Look it is not really my business how you vote or indeed whether you vote at all. I just wanted to check in with you today to remind you that on December 12 we will get the government we deserve. Either we take some positive action to get rid of this cruel, self-obsessed bunch of fuckwits currently running the country or we will allow them to continue unchallenged. Corbyn is far from perfect and I suspect that Labour won’t win a majority as long as he is in charge. The saddest part of it all is that if Labour had a more moderate leader, a middle of the road type figure who knew how to handle the media and how to cultivate a more positive image they would wipe the floor with the worst collection of right-wing fruit loops since Thatcher’s reign of terror in the 1980s. Yet even if we shouldn't expect an outright majority for a left-wing or even centrist party there might be a chance that we can salvage some sort of coalition between those parties who are a good deal less psychotic than the Tories.

The alternative is to let far right ideas which have been on the rise since the referendum continue to gather pace.
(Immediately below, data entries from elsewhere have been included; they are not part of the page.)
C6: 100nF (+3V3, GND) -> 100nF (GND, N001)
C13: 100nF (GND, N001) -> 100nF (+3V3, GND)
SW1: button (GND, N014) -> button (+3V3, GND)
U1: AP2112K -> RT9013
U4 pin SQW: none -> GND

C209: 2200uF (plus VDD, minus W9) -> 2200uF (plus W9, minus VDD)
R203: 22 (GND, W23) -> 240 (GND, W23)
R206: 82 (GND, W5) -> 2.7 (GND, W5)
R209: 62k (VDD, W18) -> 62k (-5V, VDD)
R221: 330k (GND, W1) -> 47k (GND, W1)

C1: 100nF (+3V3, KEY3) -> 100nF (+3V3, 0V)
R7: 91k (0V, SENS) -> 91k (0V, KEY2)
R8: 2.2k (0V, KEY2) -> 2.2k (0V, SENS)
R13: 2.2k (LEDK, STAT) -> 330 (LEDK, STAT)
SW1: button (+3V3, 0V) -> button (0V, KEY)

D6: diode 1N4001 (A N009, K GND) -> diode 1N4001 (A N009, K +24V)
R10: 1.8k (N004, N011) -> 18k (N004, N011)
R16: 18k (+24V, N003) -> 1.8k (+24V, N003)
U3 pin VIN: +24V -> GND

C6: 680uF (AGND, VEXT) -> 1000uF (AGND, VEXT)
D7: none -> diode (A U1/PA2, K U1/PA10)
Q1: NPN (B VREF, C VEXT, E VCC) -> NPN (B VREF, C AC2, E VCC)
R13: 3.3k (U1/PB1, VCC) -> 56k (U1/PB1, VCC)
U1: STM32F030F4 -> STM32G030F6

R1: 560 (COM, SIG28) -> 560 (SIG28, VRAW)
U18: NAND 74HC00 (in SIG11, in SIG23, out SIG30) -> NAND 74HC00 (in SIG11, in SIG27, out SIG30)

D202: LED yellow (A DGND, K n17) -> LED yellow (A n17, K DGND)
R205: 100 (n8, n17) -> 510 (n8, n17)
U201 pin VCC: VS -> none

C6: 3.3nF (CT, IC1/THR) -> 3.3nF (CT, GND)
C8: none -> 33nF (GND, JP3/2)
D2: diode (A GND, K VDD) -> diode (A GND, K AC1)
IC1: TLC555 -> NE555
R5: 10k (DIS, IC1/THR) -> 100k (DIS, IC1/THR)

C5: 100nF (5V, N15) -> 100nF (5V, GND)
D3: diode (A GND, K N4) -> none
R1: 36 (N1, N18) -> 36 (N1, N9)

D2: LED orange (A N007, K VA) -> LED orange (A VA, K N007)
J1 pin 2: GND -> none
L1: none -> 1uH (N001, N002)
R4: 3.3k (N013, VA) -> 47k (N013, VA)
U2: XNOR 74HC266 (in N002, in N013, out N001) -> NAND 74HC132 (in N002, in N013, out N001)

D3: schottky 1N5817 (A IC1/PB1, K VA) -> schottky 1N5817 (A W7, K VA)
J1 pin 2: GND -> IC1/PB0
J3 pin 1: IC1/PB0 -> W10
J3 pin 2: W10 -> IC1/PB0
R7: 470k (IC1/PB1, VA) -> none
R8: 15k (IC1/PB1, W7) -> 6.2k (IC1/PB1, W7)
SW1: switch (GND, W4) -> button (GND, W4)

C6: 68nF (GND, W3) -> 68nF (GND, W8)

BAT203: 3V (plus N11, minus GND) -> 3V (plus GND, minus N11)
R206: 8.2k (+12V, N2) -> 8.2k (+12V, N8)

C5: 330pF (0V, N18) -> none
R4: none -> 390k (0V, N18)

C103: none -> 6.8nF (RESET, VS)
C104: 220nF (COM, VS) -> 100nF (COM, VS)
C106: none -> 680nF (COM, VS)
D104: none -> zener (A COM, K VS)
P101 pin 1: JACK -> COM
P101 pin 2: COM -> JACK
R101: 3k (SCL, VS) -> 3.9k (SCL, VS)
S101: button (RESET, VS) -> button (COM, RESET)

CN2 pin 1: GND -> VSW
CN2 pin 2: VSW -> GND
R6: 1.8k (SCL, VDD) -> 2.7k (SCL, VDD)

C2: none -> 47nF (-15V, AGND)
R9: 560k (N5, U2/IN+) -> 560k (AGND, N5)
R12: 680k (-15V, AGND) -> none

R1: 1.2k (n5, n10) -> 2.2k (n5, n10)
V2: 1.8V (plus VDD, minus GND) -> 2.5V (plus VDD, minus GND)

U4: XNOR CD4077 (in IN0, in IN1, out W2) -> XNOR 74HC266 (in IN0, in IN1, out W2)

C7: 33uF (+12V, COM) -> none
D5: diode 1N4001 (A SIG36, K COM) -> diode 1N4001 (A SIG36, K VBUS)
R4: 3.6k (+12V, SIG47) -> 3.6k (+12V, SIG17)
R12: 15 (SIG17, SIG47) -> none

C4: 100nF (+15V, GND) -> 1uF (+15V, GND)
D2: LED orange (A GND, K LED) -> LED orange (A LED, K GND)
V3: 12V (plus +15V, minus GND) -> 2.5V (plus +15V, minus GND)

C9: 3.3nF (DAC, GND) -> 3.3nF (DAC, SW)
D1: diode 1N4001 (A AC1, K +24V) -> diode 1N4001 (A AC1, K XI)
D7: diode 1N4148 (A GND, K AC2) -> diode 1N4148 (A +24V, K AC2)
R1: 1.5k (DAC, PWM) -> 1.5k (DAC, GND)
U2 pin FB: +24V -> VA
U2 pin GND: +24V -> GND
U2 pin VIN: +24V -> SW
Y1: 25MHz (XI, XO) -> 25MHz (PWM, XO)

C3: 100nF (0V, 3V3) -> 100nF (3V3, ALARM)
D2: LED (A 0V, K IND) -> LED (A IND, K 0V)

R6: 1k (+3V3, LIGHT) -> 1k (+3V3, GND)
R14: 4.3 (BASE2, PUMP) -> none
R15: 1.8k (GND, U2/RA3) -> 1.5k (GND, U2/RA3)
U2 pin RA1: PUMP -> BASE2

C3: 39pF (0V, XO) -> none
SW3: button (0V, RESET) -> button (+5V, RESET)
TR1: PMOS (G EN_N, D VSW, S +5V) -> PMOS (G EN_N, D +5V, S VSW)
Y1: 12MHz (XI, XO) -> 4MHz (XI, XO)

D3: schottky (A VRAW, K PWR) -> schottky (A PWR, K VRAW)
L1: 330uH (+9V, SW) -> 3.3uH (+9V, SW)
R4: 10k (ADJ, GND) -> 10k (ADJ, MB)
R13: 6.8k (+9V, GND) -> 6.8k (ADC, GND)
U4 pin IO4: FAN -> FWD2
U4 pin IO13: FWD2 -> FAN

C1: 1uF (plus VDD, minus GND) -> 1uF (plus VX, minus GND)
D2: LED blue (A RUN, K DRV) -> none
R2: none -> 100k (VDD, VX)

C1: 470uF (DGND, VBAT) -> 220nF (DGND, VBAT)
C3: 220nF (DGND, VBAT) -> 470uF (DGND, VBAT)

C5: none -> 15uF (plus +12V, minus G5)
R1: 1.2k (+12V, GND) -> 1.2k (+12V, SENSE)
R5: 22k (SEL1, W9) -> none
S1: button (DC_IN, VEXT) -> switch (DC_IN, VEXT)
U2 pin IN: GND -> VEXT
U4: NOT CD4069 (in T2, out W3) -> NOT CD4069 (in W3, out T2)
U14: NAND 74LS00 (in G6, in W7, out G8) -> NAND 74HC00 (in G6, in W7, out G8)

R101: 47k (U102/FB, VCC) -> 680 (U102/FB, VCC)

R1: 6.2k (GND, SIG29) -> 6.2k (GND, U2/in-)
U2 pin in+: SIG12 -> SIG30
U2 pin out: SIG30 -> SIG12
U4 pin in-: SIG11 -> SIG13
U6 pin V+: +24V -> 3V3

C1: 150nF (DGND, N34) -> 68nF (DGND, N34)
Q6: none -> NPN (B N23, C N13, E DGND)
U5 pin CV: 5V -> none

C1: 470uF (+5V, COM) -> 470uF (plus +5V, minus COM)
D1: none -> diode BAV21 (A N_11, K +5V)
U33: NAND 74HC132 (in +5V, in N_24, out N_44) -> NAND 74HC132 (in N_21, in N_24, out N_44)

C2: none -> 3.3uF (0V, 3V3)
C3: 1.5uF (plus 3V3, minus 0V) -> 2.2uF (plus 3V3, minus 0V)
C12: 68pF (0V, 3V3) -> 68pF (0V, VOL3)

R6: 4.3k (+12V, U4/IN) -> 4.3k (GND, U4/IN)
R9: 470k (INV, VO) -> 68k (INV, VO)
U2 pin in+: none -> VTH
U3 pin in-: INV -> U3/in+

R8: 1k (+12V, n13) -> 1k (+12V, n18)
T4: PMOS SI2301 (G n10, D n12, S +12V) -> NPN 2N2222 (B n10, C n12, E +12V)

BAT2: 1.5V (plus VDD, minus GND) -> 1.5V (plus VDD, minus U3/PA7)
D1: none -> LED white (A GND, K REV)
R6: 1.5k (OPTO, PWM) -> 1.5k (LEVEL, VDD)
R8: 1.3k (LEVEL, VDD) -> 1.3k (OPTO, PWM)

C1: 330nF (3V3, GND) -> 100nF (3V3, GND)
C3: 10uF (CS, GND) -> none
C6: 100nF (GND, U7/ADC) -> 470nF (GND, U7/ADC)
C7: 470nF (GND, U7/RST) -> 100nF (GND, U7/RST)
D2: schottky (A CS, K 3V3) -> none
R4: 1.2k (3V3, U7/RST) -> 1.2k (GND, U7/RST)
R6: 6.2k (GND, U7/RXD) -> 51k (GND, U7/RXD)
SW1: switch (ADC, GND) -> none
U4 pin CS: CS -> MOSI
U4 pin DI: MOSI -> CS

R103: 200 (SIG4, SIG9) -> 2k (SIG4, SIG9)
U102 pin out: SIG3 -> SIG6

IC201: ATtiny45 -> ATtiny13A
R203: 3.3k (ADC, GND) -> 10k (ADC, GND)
If you think that is fanciful then ask yourself why such an esteemed organisation as the BBC, built on impartiality, continues to give a platform to the likes of Nigel Farage, Tom Harwood and Oakeshott. Farage has failed to be elected to the UK parliament on no fewer than seven occasions and yet still manages to convince one of the world’s leading broadcasters that he is worth listening to. He’s a man who barks loudly about the tyranny of the EU while, you guessed it, actually making his living out of being an elected member of the European Parliament. The same European Parliament that he would have you believe is undemocratic and should be disbanded as soon as possible. If he gets his way and the UK leaves the EU he is going to have to find another topic to barf on about on the BBC or on LBC Radio otherwise his tweed wardrobe won’t be getting stocked for a while.

If we are talking about pandering to right wing cranks Question Time is especially guilty here. What was once a sensible and enlightening topical debate show has degenerated into a right wing shit-show led by uber-Tory host Fiona Bruce. Her mask of impartiality slips so often on that show I keep waiting for her to stand up and deliver a full hour monologue on the greatness of Thatcher. I'm not basing this on any recent experience of watching to be honest because I gave up on it weeks ago.

It isn’t just the Beeb though, with most TV broadcasters having been guilty of taking the racist filth spewed by Tommy Robinson far more seriously than is warranted over the last few years. He’s just an EDL white supremacist who thinks he has the right to prejudice court proceedings with his vile message of hate. Yet somehow he is also a household name. How the fuck does he even get a platform? This is where we are in 2019. Meanwhile in the written press Rod Liddle has just created a storm by suggesting in his column for The Spectator that we should hold the General Election on a day when Muslims would be prevented from voting for religious reasons. This is bigotry and nothing else. By the way ‘Boris’, your Prime Minister, was editor of The Spectator until 2005. Make of that what you will. Just don’t tell me that all politicians are the same.

We have less than six weeks to think about this. Irrespective of the Brexit outcome we have to decide whether we want to continue persecuting the poor, sick and the disabled for the benefit of the wealthy or whether we want to go down another path. It might not be much of a choice given the shortcomings of Corbyn, but let’s be clear. It absolutely is a choice. You will get the government you deserve.